> **Assignment**
Where a picture occurs in the data, omit it, and copy all remaining data exactly.

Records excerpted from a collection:
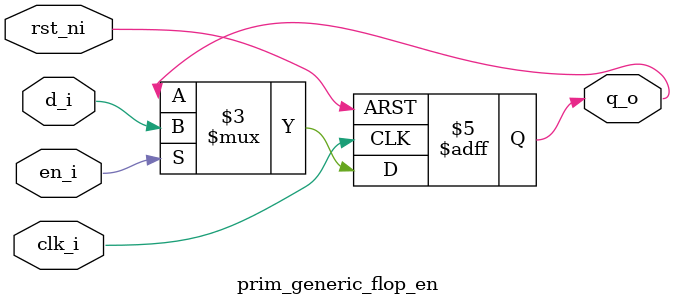
<source format=sv>

`include "../../lowrisc_prim_assert_0.1/rtl/prim_assert.sv"

module prim_generic_flop_en #(
  parameter int               Width      = 1,
  parameter logic [Width-1:0] ResetValue = 0
) (
  input                    clk_i,
  input                    rst_ni,
  input                    en_i,
  input        [Width-1:0] d_i,
  output logic [Width-1:0] q_o
);

  always_ff @(posedge clk_i or negedge rst_ni) begin
    if (!rst_ni) begin
      q_o <= ResetValue;
    end else if (en_i) begin
      q_o <= d_i;
    end
  end

endmodule

</source>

> **Answer to the exercise**
<source format=sv>

`include "../../lowrisc_prim_assert_0.1/rtl/prim_assert.sv"

module prim_generic_flop_en #(
  parameter int               Width      = 1,
  parameter logic [Width-1:0] ResetValue = 0
) (
  input                    clk_i,
  input                    rst_ni,
  input                    en_i,
  input        [Width-1:0] d_i,
  output logic [Width-1:0] q_o
);

  always_ff @(posedge clk_i or negedge rst_ni) begin
    if (!rst_ni) begin
      q_o <= ResetValue;
    end else if (en_i) begin
      q_o <= d_i;
    end
  end

endmodule

</source>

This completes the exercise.